Backpropagation-gradient descent (not using toolbox)

Question

0 个投票

My neural network is very unstable; not sure if it is working. I need help, but the algorithm looks good to me so I don't even know what particular question to ask.

The problem I am having: error doesn't change much for a few hundred iterations then blows up to NaN.
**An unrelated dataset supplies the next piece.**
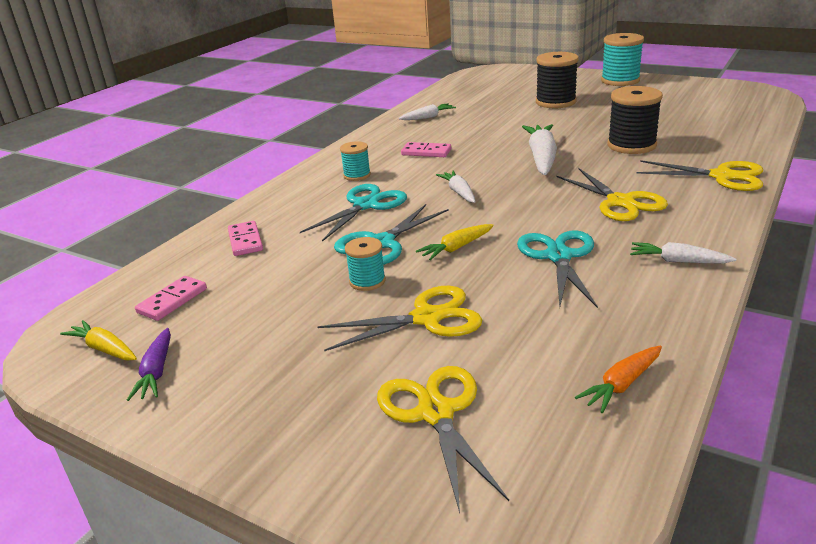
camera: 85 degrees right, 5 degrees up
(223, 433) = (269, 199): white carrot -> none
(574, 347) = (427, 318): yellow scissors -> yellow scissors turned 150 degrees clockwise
**Note - Back propagation, gradient descent, linear output, hyperbolic tangent function for the hidden layers

eta = 0.01; % learning rate
n=size(x1,1);
hid_l = [n 12 1]; % number and sizes of layers, first layer is input x
% initialize weights
for idx =  1:size(hid_l,2)-1 % for each layer
    W{idx}(1:hid_l(idx)+1,1:hid_l(idx+1)) = 2*rand(hid_l(idx)+1,hid_l(idx+1))-1; % initialize weights with random variable [-1,1]
end
for iteration = 1
    % train
    for i = 1:size(x1,2);
        % input layer i
          Y{1}(:,1) = x1(:,i); % input
          % hidden layer j
          for idx = 2:size(hid_l,2) % for each hidden layers
              Y{idx-1} = [1;Y{idx-1}]; % bias neuron added
              V{idx-1} = [W{idx-1}]'*Y{idx-1};
              if idx ~= size(hid_l,2)
                  Y{idx} = tansig(V{idx-1});
              else
                  Y{idx} = purelin(V{idx-1});
              end
          end
          % %# reverse mapping from [-1,1] to original data scale
          [~,outMap] = mapminmax(Y{idx}, -1, 1);
          Y{idx} = mapminmax('reverse', Y{idx}, outMap);
          % this is post processing for testing performance
          train_o(i) = Y{idx};
          if train_o(i)>0
              train_o(i) = 1;
          elseif train_o(i)<=0
              train_o(i) = -1;
          end
          % error term {energy function E = .5e^2)
          e(i) = t1(i)-Y{size(hid_l,2)}; % compare output with target
          % back propogation
          for idx = size(hid_l,2):-1:2 % for each ith hidden layer
              % output layer
              if idx == size(hid_l,2)
                  for idx2 = 1:size(Y{idx-1},1) % re-adjust weights going into output
                      g1{1} = e(i)*Y{size(hid_l,2)}; % local gradient
                      dw{idx-1} = eta*g1{1}*Y{idx-1}(idx2,:); % ith weight update
                      W{idx-1}(idx2,:) = W{idx-1}(idx2,:)+dw{idx-1};
                  end
              else
                  % hidden layer
                  for idx2 = 1:size(Y{idx-1},1) % re-adjust hidden layer weights
                      dY_dV = dtansig(V{idx-1},Y{idx}); % deriv. of act. func. for each layer (lose the bias on hidden layer, b/c it is only used for computing bias on output layer)
                      for idx3 = 1:size(W{idx-1},2) %  for each neuron
                          g2{idx2} = dY_dV(idx3+1)*g1{1}*W{idx-1}(idx2,idx3); % local gradient of single neuron
                          dw{idx-1} = eta*g2{idx2}*Y{idx}(idx3+1);
                          W{idx-1}(idx2,idx3) = W{idx-1}(idx2,idx3)+dw{idx-1};
                      end
                  end
              end
          end
          Y{1}(1,:) = []; % remove bias (for next iteration - adds it back)
          Y{2}(1,:) = []; % remove bias (for next iteration - adds it back)  
      end